**Goal of the exercise:**
Your reply must be the number of lines in the entries that hold the word "none", and nothing else.
#####
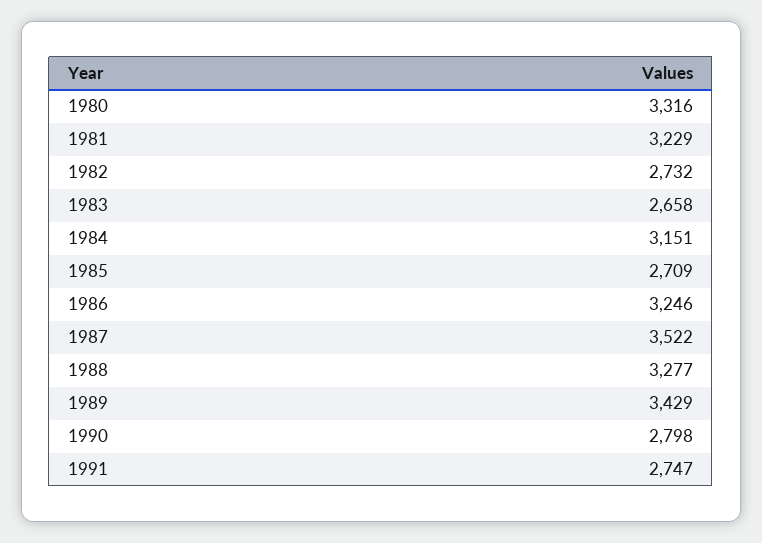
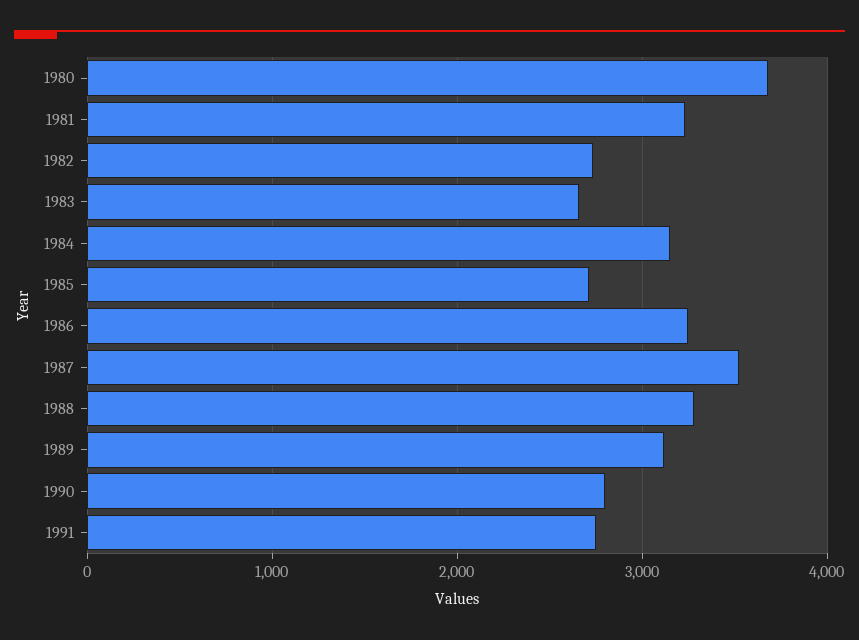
1980: 3316 -> 3700
1989: 3429 -> 3100

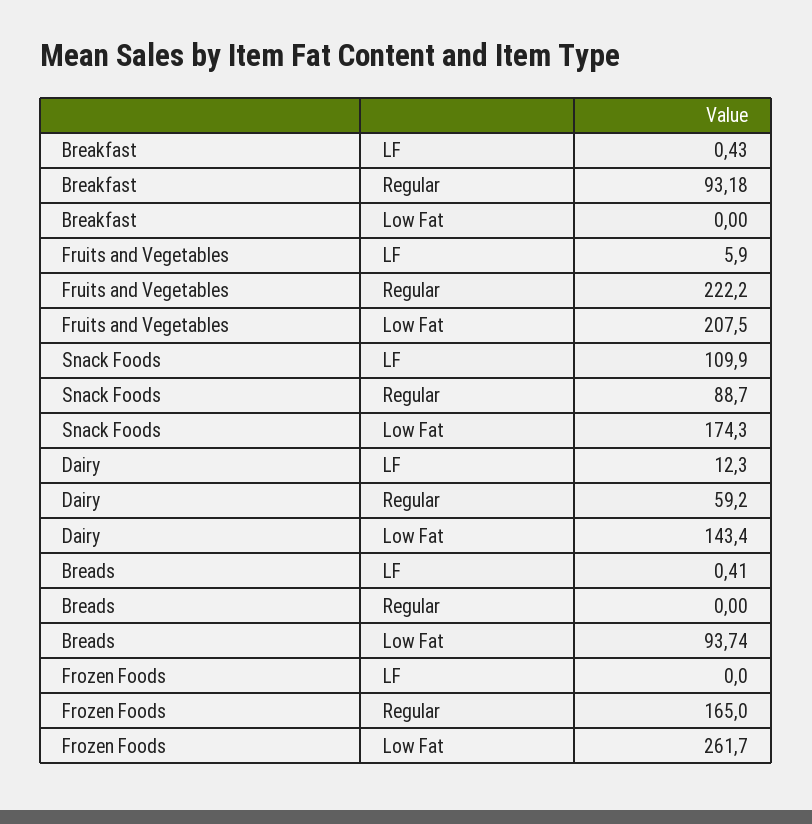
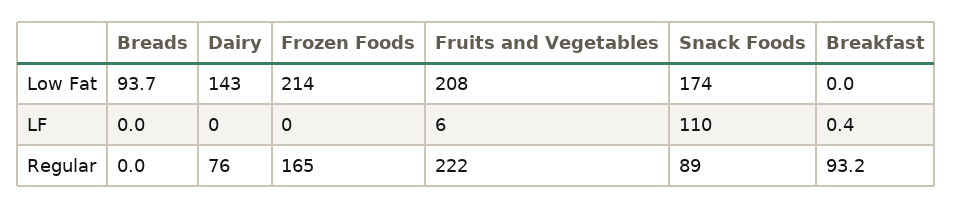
Dairy, LF: 12.3 -> 0
Dairy, Regular: 59.2 -> 76
Breads, LF: 0.41 -> 0
Frozen Foods, Low Fat: 261.7 -> 214

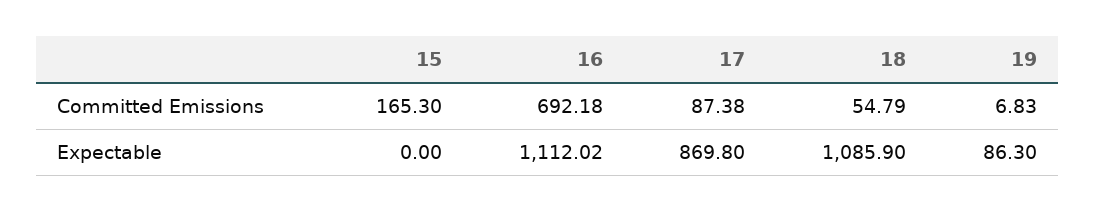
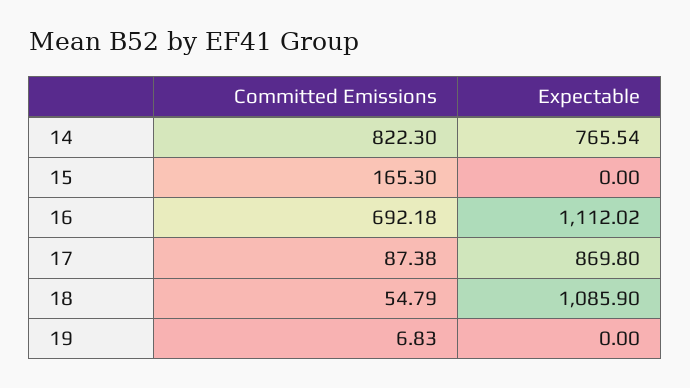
19, Expectable: 86.3 -> 0
14, Committed Emissions: none -> 822.3
14, Expectable: none -> 765.54

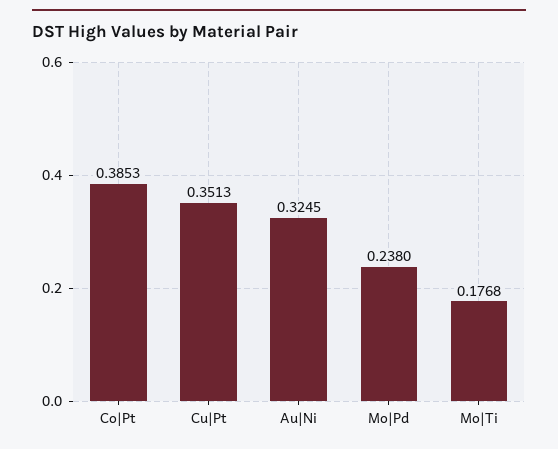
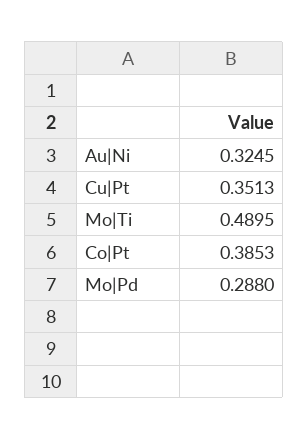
Mo|Pd: 0.238 -> 0.288
Mo|Ti: 0.1768 -> 0.4895

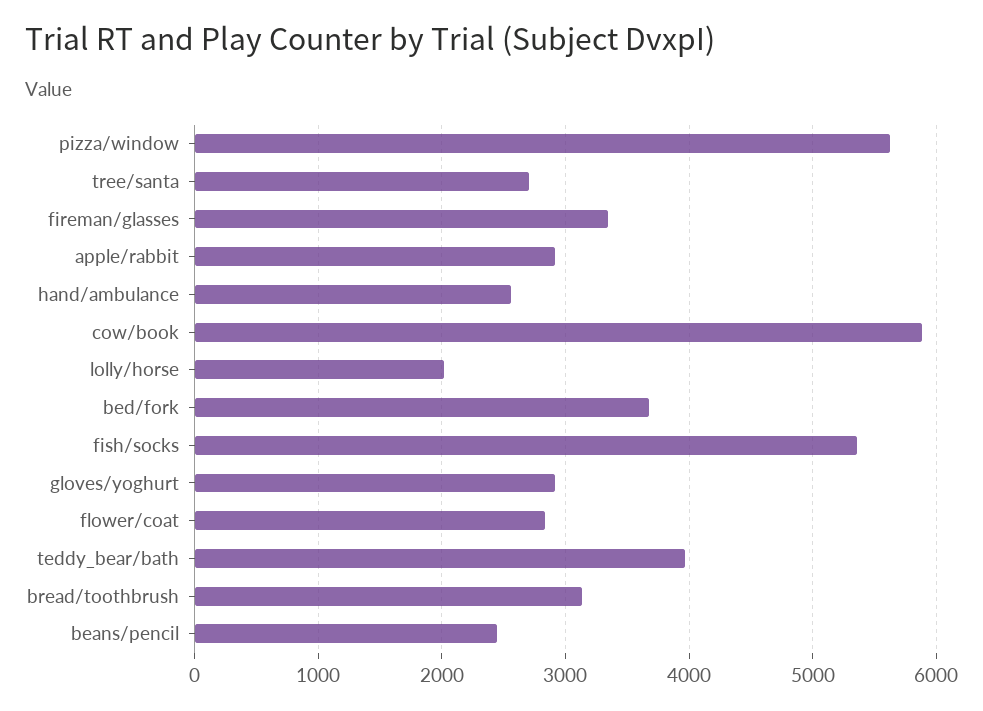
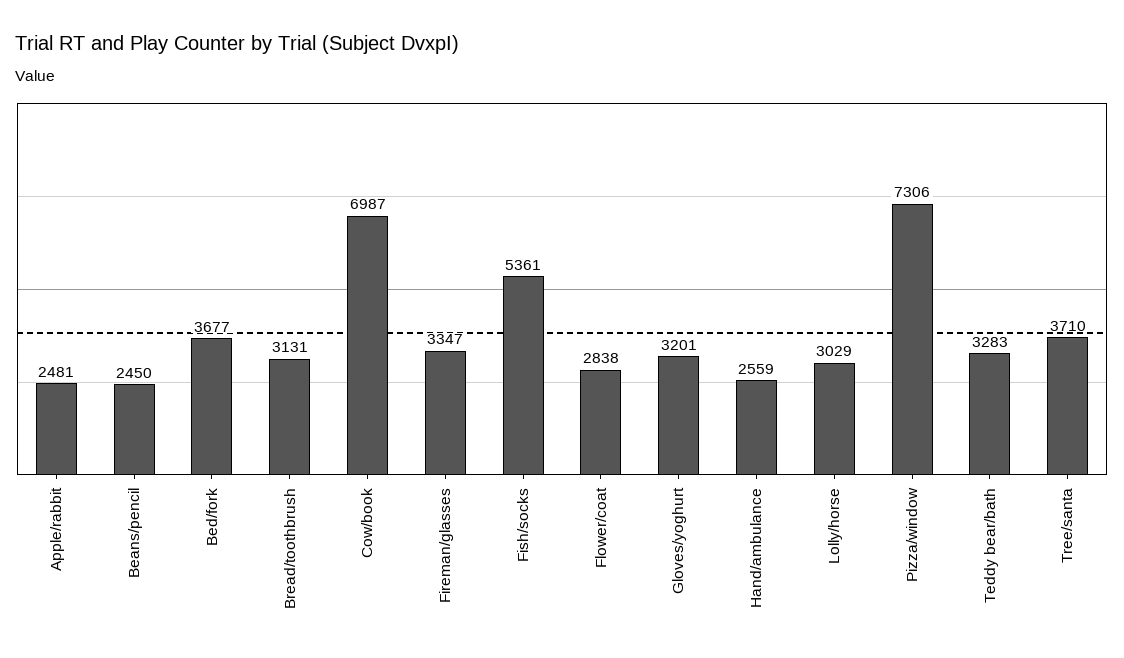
pizza/window: 5600 -> 7306
tree/santa: 2700 -> 3710
apple/rabbit: 2900 -> 2481
cow/book: 5900 -> 6987
lolly/horse: 2000 -> 3029
gloves/yoghurt: 2900 -> 3201
teddy_bear/bath: 4000 -> 3283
#####
**Solution to the problem:**
2